## 阅读材料
────
马克思恩格斯对资本主义兴起与宗教改革互动关系的基本论述,本文主要内容关键词为:恩格斯论文,马克思论文,互动关系论文,资本主义论文,论述论文,此文献不代表本站观点,内容供学术参考,文章仅供参考阅读下载。
资本主义的兴起与宗教改革运动是近代欧洲历史上几乎同时发生的两大重要事件,这两大事件不仅从根本上改变了欧洲社会的经济政治和思想文化的基本格局,而且深刻地影响了整个人类社会的历史走向。因此,关于资本主义兴起与宗教改革的关系问题是一个重要的思想课题。前些年,随着马克斯·韦伯的《新教伦理与资本主义精神》一书在我国的翻译出版,有关宗教伦理与资本主义精神的关系问题在我国理论界也曾得到了广泛的讨论,并一度成为热门话题,但是,在这场讨论中,人们对马克思恩格斯的相关思想内容却缺乏应有的探究。本文试图依据马恩的相关论述,对他们在资本主义兴起与宗教改革关系问题上所持的基本观点进行较为系统的逻辑梳理,以期展示他们在此问题上所作出的独特思想贡献。
一、宗教改革的社会历史原由
众所周知,近代欧洲的宗教改革运动是由德国的马丁·路德(1483—1546年)和法国的让·加尔文(1509—1564年)从16世纪上半叶开始所先后发动和领导的,这场运动波及了西欧的大部分地区,最终形成了路德宗、加尔文宗等一批脱离罗马教会的基督教新宗派,即基督新教。针对这场宗教改革运动,马克思恩格斯在不同时期、从不同角度进行了一系列的分析和论述。其中,他们不仅剖析了宗教改革运动的社会历史原因,评价了路德神学的历史贡献及局限性,还论及了宗教改革所产生的社会历史影响。
────
## 给定条目
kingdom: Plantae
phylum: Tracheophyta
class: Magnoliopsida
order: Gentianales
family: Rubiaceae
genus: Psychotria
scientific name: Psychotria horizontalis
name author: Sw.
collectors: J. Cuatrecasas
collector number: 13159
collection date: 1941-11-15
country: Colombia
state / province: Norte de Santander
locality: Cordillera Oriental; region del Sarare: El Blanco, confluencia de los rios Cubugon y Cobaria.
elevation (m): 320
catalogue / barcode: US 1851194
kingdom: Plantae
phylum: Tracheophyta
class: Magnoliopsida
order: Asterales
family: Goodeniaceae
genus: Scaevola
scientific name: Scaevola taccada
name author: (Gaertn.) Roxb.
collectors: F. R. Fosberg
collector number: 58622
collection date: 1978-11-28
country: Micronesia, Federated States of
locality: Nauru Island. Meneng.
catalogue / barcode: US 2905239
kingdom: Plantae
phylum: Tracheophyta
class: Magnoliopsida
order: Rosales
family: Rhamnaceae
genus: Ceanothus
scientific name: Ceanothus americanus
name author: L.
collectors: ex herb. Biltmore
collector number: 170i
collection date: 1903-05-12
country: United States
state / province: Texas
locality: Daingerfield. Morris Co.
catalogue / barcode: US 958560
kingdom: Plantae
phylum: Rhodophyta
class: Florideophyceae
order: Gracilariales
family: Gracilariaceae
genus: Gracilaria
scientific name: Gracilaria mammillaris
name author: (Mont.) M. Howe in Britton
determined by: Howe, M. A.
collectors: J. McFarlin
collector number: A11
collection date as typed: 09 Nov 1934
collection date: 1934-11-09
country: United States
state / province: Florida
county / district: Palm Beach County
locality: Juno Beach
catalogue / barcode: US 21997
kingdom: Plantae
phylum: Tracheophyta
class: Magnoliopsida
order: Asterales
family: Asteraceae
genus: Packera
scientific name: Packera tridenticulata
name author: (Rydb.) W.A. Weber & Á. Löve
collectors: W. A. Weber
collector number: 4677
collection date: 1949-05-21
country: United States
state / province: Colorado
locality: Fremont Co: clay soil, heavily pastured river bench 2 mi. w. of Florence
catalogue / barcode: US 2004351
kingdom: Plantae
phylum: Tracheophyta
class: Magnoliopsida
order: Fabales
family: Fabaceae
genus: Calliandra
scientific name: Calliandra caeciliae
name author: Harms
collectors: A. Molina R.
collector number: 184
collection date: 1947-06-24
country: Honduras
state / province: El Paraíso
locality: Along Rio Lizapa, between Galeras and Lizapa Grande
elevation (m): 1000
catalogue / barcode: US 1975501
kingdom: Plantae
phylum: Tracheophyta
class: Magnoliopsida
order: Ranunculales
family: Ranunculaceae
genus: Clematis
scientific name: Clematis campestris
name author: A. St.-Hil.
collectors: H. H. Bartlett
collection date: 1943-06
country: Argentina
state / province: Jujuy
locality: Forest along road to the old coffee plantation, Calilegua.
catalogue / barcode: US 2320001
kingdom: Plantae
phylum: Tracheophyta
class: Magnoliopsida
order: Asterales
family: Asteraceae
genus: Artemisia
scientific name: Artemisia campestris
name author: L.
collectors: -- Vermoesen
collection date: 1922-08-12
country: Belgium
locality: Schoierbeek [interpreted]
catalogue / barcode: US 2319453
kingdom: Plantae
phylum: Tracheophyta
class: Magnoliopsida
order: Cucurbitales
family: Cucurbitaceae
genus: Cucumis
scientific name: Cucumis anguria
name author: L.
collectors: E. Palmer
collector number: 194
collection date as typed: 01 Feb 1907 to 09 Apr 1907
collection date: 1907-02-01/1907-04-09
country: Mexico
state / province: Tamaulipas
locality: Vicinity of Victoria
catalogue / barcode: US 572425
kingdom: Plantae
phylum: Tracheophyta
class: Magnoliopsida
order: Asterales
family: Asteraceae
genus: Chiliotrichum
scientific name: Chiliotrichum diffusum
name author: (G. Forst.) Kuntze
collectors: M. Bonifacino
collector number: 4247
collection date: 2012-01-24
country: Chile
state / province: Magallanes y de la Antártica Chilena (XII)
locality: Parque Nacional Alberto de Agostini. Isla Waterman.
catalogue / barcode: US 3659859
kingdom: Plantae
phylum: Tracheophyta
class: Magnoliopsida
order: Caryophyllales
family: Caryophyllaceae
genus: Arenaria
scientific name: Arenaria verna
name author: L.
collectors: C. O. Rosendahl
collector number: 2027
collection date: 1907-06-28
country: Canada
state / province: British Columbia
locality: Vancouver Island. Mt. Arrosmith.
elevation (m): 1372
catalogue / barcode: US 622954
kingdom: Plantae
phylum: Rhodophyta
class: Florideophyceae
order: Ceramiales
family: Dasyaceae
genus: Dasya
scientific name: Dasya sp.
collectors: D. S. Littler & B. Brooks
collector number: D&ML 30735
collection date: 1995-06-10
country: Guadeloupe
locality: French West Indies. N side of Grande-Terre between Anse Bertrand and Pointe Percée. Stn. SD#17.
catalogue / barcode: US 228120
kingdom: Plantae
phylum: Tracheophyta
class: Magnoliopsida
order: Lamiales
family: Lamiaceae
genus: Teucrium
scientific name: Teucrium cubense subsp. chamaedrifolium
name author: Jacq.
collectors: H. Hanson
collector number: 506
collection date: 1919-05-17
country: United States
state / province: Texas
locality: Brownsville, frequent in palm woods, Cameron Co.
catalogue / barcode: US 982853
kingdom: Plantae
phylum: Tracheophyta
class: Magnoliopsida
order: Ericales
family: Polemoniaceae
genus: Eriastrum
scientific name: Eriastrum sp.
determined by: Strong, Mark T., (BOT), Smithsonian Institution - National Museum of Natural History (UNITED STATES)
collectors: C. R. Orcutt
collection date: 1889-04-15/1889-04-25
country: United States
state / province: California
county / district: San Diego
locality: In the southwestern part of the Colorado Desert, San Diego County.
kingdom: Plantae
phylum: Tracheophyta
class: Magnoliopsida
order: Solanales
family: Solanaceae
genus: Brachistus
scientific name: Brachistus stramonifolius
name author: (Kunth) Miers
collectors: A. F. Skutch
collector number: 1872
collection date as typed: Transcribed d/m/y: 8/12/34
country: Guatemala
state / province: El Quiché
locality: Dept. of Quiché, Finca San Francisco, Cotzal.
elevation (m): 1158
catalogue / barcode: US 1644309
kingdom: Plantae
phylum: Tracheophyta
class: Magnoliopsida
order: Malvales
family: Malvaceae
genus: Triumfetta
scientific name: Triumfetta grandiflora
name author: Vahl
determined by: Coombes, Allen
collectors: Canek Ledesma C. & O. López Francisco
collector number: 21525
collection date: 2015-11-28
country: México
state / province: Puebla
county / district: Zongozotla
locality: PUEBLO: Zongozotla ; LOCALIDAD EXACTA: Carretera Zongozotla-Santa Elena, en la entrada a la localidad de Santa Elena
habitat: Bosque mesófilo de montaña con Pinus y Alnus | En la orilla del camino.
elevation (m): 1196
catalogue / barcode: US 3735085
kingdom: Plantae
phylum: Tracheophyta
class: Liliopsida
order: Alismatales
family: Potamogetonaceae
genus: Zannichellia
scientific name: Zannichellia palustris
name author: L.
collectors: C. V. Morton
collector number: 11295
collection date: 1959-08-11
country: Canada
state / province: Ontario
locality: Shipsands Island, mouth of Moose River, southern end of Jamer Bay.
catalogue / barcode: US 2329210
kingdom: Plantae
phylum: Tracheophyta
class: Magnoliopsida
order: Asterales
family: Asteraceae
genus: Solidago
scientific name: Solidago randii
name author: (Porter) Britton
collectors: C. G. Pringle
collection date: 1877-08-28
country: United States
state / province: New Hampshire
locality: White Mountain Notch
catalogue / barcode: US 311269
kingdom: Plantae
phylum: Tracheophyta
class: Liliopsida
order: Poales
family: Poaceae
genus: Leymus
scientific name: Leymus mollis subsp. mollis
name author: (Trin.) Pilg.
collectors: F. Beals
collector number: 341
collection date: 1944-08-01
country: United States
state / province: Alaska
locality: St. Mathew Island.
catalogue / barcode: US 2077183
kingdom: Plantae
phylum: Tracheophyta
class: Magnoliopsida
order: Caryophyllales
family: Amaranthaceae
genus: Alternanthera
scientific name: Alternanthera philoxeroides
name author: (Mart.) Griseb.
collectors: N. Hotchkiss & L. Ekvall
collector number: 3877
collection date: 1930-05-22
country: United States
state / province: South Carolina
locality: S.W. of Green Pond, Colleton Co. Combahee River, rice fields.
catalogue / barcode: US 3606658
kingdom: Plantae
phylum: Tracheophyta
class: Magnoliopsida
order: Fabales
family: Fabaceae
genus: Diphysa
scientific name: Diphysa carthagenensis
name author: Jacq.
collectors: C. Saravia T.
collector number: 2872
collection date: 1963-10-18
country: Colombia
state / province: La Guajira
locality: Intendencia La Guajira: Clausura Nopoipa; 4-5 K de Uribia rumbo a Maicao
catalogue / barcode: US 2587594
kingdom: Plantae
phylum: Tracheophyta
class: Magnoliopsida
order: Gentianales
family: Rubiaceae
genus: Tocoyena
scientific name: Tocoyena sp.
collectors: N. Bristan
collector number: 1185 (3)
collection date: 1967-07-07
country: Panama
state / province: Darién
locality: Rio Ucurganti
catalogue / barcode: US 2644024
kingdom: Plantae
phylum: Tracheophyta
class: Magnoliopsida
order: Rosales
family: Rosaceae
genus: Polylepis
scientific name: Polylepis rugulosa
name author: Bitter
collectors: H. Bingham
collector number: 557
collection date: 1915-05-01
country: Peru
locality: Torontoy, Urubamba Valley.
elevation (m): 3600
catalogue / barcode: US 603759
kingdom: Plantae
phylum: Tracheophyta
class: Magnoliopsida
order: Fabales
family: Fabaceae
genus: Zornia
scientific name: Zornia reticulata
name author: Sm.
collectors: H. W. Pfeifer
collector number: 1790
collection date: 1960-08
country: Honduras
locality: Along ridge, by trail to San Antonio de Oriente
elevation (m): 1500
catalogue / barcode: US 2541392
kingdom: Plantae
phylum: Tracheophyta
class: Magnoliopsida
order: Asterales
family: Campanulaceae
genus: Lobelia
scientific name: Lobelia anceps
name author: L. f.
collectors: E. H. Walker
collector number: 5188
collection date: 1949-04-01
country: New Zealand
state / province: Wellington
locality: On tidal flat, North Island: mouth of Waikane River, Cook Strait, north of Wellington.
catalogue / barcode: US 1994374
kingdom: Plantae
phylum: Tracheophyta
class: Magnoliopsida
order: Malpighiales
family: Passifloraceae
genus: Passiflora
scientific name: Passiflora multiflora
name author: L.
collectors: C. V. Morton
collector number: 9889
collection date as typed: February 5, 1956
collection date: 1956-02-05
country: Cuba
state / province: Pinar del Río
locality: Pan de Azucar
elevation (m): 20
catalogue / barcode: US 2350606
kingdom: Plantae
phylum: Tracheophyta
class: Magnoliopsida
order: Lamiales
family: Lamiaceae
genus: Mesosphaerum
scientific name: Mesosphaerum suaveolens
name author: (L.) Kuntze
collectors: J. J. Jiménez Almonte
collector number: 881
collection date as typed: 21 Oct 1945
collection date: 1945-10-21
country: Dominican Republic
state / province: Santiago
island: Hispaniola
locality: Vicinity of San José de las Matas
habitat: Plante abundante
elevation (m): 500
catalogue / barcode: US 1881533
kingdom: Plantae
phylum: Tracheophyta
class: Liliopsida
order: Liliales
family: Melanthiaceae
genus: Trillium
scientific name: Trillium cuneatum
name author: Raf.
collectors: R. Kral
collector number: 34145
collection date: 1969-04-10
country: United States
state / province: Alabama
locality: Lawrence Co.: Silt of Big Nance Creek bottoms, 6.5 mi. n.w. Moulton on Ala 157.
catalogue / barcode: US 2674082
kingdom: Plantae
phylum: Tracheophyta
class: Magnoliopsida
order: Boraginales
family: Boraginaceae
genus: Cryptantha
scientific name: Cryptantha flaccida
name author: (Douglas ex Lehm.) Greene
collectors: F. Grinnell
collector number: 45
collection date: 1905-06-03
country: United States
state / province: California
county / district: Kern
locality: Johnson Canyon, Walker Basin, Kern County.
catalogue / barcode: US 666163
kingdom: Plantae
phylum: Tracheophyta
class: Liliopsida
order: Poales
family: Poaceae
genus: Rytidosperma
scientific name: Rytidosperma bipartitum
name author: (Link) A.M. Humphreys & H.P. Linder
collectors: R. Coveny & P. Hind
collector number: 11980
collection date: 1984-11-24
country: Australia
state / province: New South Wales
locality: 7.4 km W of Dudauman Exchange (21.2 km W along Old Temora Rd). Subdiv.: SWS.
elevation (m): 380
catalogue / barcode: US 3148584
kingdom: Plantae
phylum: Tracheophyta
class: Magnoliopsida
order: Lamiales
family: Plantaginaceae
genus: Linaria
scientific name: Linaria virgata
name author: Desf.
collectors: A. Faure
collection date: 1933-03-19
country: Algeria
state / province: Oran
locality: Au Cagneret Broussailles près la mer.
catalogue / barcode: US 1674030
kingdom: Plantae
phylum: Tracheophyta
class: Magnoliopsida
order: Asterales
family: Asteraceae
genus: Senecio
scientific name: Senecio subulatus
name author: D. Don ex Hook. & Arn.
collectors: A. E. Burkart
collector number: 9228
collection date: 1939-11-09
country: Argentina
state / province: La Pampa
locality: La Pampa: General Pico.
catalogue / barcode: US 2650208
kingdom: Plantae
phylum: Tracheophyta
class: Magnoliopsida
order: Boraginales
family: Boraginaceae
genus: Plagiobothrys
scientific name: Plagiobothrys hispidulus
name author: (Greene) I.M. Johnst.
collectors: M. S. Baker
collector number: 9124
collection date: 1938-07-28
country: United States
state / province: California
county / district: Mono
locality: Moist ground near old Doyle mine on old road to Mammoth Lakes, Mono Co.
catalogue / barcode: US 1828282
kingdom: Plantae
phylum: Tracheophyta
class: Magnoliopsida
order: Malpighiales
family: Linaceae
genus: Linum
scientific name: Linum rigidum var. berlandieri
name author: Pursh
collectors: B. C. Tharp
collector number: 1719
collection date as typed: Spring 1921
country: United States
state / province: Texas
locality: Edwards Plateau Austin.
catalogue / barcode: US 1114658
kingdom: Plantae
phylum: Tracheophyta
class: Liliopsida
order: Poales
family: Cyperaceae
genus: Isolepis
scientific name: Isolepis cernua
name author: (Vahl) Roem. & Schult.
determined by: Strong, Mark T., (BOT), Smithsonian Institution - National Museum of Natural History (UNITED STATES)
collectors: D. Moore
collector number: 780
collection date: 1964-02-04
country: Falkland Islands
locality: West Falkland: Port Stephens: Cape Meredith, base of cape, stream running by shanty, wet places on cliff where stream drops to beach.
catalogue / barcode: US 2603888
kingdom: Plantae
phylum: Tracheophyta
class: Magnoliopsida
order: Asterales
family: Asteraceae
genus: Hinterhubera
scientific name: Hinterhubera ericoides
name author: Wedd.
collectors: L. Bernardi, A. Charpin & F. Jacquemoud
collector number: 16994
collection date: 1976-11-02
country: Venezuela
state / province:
────
## 要做的事
阅读材料里点名提到的人有哪些?按原文的写法全部列出来。

## 参考答案
马克思、恩格斯、马克斯·韦伯、马丁·路德、让·加尔文